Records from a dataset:
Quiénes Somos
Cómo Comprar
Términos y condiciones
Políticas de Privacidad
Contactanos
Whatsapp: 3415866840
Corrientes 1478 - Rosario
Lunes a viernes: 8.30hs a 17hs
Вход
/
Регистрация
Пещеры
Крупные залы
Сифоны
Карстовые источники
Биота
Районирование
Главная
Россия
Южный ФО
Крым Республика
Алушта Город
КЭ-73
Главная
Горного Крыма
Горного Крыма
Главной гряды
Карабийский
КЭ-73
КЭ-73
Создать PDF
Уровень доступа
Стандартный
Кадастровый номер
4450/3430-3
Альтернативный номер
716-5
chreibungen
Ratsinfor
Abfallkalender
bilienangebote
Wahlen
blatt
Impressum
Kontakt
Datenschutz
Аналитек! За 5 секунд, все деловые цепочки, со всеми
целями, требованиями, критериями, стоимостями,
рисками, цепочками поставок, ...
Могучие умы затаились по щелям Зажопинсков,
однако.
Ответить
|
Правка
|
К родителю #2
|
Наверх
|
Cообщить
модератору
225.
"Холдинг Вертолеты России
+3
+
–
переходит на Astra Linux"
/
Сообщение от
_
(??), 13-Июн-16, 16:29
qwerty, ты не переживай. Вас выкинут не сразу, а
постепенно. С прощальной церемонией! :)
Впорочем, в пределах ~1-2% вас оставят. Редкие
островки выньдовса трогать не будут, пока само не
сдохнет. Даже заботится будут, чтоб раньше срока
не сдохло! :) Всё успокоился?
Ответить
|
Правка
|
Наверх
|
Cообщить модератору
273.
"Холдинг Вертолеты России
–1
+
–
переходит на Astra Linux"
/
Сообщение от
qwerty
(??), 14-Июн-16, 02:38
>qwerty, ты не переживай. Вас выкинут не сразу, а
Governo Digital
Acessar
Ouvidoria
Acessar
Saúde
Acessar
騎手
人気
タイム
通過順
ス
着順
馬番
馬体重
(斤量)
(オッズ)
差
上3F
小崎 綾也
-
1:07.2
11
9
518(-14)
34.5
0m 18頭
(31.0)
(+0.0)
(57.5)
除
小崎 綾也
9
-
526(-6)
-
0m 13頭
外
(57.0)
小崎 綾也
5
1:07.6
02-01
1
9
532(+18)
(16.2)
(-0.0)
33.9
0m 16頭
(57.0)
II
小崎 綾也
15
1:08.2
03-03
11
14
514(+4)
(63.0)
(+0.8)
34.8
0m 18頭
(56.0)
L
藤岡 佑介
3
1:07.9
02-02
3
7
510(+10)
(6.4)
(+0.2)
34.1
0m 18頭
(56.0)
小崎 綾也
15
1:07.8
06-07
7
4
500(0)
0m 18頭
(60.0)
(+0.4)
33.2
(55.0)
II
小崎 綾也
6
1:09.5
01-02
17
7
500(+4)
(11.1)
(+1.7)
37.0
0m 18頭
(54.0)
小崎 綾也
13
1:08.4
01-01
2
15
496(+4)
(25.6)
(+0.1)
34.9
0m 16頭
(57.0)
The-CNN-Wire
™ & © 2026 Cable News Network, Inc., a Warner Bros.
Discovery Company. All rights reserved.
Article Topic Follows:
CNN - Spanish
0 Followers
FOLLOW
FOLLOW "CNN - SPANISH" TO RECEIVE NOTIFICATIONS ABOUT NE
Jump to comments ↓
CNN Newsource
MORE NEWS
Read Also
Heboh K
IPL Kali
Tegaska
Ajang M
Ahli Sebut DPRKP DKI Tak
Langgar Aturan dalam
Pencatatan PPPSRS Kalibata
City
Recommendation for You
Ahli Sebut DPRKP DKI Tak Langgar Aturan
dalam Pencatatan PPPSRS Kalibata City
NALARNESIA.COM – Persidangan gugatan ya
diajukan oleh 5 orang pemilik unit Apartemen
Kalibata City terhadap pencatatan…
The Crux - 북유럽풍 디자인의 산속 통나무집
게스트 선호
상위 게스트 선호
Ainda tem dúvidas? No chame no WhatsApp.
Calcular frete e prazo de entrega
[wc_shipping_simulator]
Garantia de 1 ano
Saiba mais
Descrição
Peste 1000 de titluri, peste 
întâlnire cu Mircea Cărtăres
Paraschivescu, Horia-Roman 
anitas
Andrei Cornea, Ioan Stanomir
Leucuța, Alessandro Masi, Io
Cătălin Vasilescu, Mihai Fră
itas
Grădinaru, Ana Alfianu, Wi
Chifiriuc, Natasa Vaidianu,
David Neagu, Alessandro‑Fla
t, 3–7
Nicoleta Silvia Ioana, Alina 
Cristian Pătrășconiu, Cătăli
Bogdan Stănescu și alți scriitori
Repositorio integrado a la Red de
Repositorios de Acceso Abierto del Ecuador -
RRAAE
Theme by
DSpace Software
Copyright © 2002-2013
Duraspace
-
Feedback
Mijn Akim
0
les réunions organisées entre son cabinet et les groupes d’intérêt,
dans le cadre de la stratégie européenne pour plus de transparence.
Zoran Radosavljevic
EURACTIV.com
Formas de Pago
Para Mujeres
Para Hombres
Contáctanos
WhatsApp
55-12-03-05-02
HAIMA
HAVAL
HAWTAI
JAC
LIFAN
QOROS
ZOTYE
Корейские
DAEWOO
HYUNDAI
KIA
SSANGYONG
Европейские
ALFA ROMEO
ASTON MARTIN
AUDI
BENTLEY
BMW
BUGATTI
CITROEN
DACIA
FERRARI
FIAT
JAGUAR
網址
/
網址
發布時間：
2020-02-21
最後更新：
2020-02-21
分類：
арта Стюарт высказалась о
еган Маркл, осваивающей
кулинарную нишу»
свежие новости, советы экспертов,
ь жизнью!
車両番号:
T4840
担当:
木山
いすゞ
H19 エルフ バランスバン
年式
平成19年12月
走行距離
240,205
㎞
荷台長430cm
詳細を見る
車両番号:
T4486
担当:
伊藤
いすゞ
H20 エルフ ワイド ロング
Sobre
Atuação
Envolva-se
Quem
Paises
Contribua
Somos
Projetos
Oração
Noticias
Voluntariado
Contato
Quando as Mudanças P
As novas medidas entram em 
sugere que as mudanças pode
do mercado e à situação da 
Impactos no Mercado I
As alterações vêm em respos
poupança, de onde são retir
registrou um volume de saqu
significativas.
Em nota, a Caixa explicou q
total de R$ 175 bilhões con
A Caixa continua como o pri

→ Directions: Leave out every line before the one containing "Contáctanos". Transcribe that line and all lines after it through the end of the data above, exactly.

→ Your response:
Contáctanos
WhatsApp
55-12-03-05-02
HAIMA
HAVAL
HAWTAI
JAC
LIFAN
QOROS
ZOTYE
Корейские
DAEWOO
HYUNDAI
KIA
SSANGYONG
Европейские
ALFA ROMEO
ASTON MARTIN
AUDI
BENTLEY
BMW
BUGATTI
CITROEN
DACIA
FERRARI
FIAT
JAGUAR
網址
/
網址
發布時間：
2020-02-21
最後更新：
2020-02-21
分類：
арта Стюарт высказалась о
еган Маркл, осваивающей
кулинарную нишу»
свежие новости, советы экспертов,
ь жизнью!
車両番号:
T4840
担当:
木山
いすゞ
H19 エルフ バランスバン
年式
平成19年12月
走行距離
240,205
㎞
荷台長430cm
詳細を見る
車両番号:
T4486
担当:
伊藤
いすゞ
H20 エルフ ワイド ロング
Sobre
Atuação
Envolva-se
Quem
Paises
Contribua
Somos
Projetos
Oração
Noticias
Voluntariado
Contato
Quando as Mudanças P
As novas medidas entram em 
sugere que as mudanças pode
do mercado e à situação da 
Impactos no Mercado I
As alterações vêm em respos
poupança, de onde são retir
registrou um volume de saqu
significativas.
Em nota, a Caixa explicou q
total de R$ 175 bilhões con
A Caixa continua como o pri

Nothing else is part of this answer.